Work through the records below and copy every line that includes "oksijen".

Task input:
=== Begin Enclosure ===
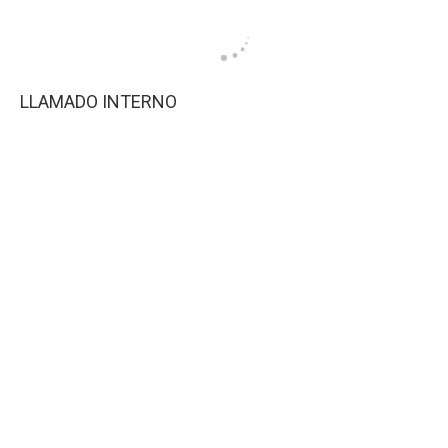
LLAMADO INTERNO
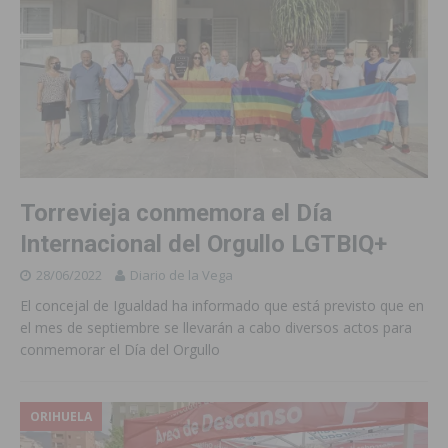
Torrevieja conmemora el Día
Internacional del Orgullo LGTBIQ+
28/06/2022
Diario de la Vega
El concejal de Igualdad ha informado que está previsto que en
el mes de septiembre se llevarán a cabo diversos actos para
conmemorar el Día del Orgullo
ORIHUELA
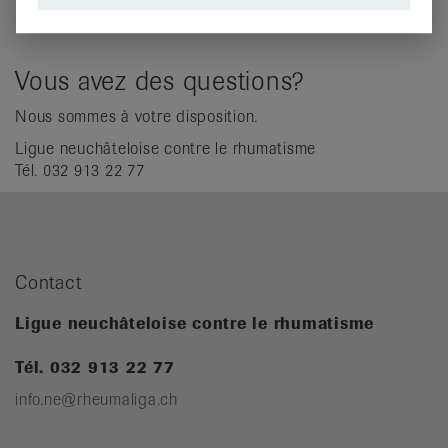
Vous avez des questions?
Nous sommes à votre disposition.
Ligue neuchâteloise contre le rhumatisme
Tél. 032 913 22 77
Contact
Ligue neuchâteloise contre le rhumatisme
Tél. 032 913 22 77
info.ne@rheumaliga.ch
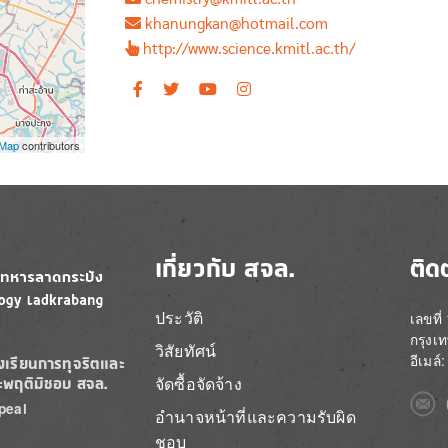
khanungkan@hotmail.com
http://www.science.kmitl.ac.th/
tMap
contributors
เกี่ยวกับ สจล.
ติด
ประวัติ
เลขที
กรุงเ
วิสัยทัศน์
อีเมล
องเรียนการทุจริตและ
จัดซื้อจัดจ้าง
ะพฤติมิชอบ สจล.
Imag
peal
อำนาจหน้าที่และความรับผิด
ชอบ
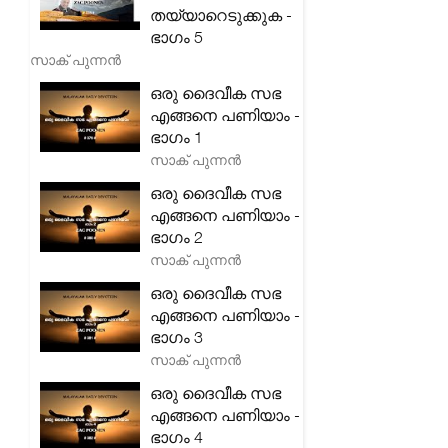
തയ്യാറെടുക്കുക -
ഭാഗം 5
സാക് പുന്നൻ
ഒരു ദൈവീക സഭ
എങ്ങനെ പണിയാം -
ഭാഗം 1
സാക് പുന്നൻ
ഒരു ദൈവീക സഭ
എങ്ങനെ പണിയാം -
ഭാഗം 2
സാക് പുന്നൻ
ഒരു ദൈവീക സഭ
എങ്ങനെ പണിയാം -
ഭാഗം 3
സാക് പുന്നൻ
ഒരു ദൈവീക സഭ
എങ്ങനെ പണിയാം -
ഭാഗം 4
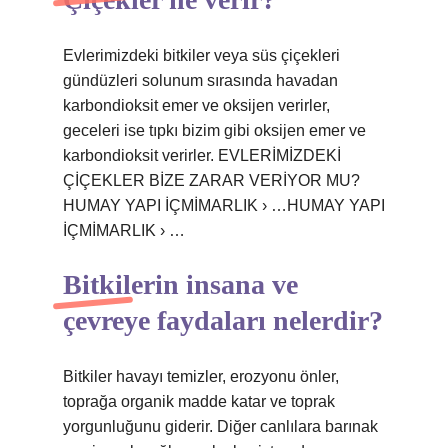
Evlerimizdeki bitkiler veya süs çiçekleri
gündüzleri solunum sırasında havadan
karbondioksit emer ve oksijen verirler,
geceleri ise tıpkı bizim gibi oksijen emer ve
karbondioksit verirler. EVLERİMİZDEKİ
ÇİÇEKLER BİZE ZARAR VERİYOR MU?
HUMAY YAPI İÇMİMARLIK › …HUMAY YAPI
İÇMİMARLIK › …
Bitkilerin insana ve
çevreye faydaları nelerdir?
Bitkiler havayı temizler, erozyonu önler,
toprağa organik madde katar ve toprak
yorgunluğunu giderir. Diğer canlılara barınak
=== End Enclosure ===
Exercise solution:
karbondioksit emer ve oksijen verirler,
geceleri ise tıpkı bizim gibi oksijen emer ve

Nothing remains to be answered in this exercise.